AI-powered ETFs are among a growing number of investment platforms that are using supervised learning, unsupervised learning (both offshoots of machine learning), and deep learning to help investors make profitable investment decisions.

Quantitative hedge funds are increasingly adopting yet another approach in which AI is deployed in the development of complex mathematical models to develop astute investment strategies derived from the analysis of immense amounts of data.

The use of intelligent algorithms to make stock picks isn’t new. Frequency traders, hedge funds, and other institutional investors have been using them for decades, though they weren’t quite as effective as they’ve become lately.

Art and Chida are quick to point out that what sets their approach apart from those conventionally applied by other players in the financial market arena is that Equbot’s solution is designed to make rational decisions that can comprehensively be traced back and understood by humans.

This reigned-in application has its advantages, chief among which is the capacity to teach the novice investor the subtleties of strategy. However, if one takes a leap of faith and untethers the machine as some of the biggest hedge funds such as Man Group, it makes decisions which puzzle its human creators, seeming irrational yet profitable.

What then, do those new changes mean for those who do the jobs that appear to be increasingly becoming the domain of the intelligent machine?

AI-driven tools have already been shown to be capable of analyzing tens of orders of magnitude more information that humans and making hundreds of investment decisions in a fraction of the time it takes a small army of financial analysts or asset managers to perform similar tasks.

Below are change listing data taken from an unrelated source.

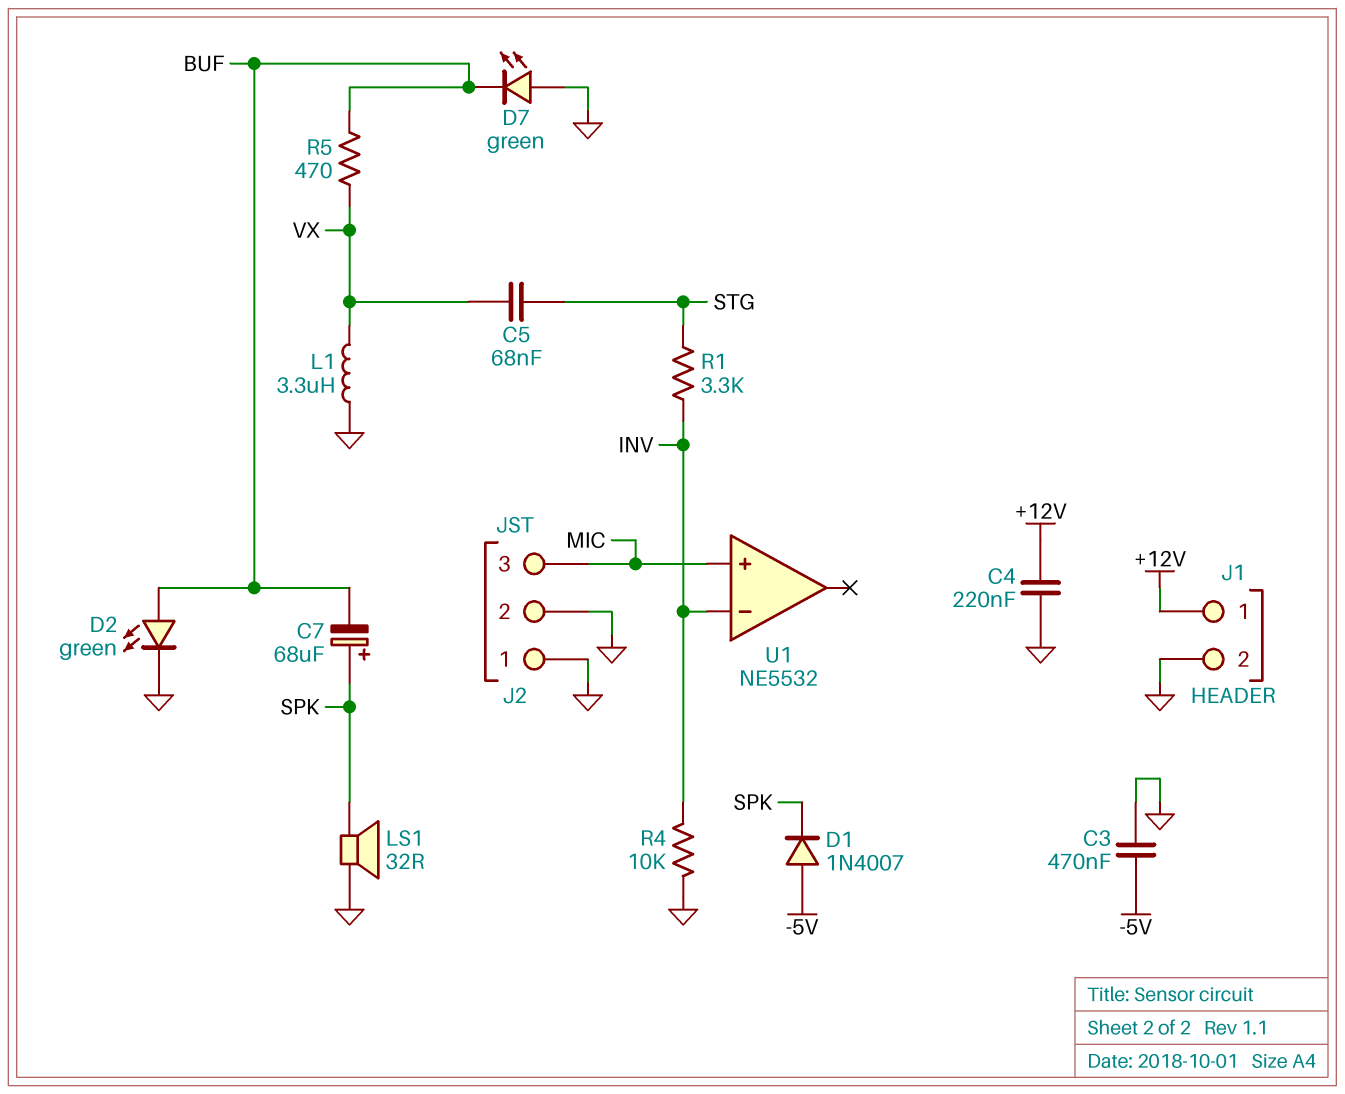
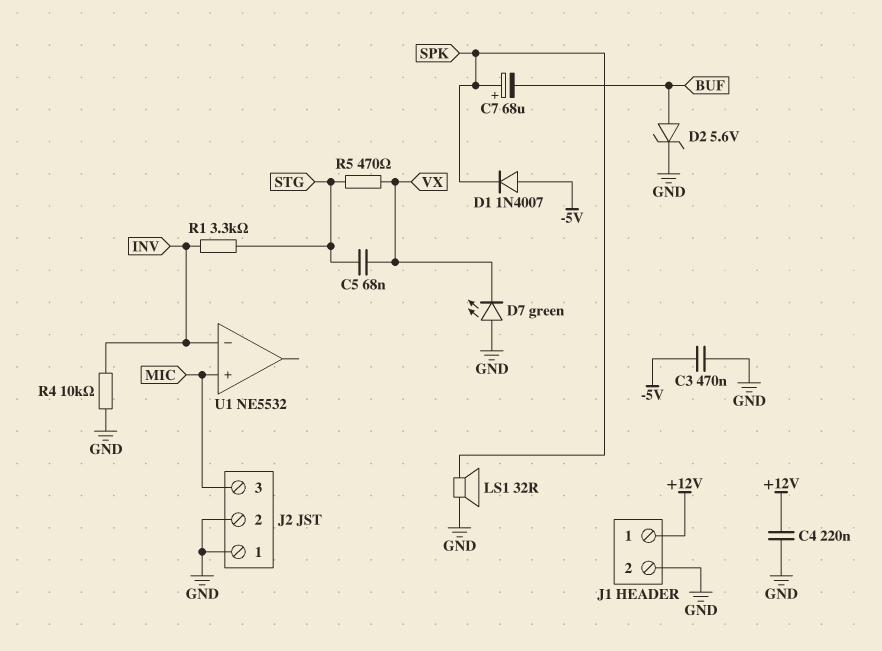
D2: LED green (A BUF, K GND) -> zener 5.6V (A BUF, K GND)
D7: LED green (A GND, K BUF) -> LED green (A GND, K VX)
L1: 3.3uH (GND, VX) -> none
R5: 470 (BUF, VX) -> 470 (STG, VX)

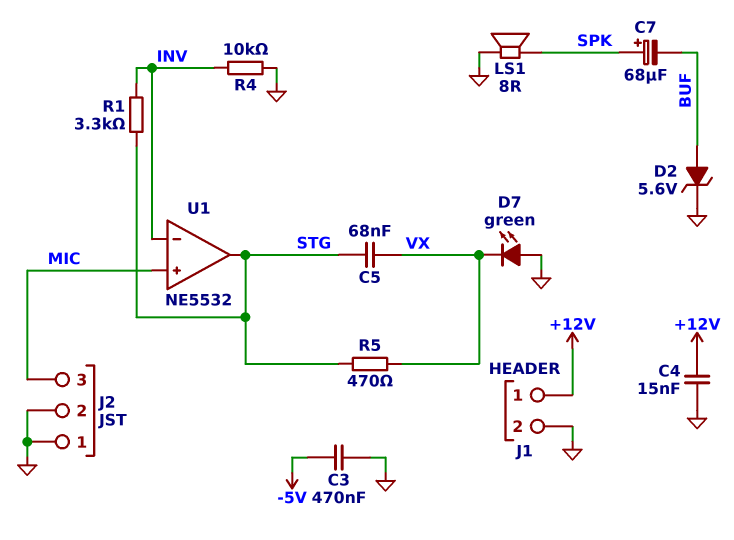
C4: 220nF (+12V, GND) -> 15nF (+12V, GND)
D1: diode 1N4007 (A -5V, K SPK) -> none
LS1: speaker 32R (GND, SPK) -> speaker 8R (GND, SPK)
U1 pin out: none -> STG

Industry leaders such as the Chief Investment Officer of Japan’s Government Pension Investment Fund will tell you that AI is set to replace asset managers in short-term trading. Those asset managers will either move to long-term trading, which requires more intuition and client engagement or learn to code and contribute to the growing trend. Those who do not will have to be laid off and firms that now staff hundreds and require high volume email management services just to keep internal communications sane will have to restructure or get trampled as everyone else marches forward.

For the investor, it will mean more accurate strategies and informed decision-making as well as a reduction in fees.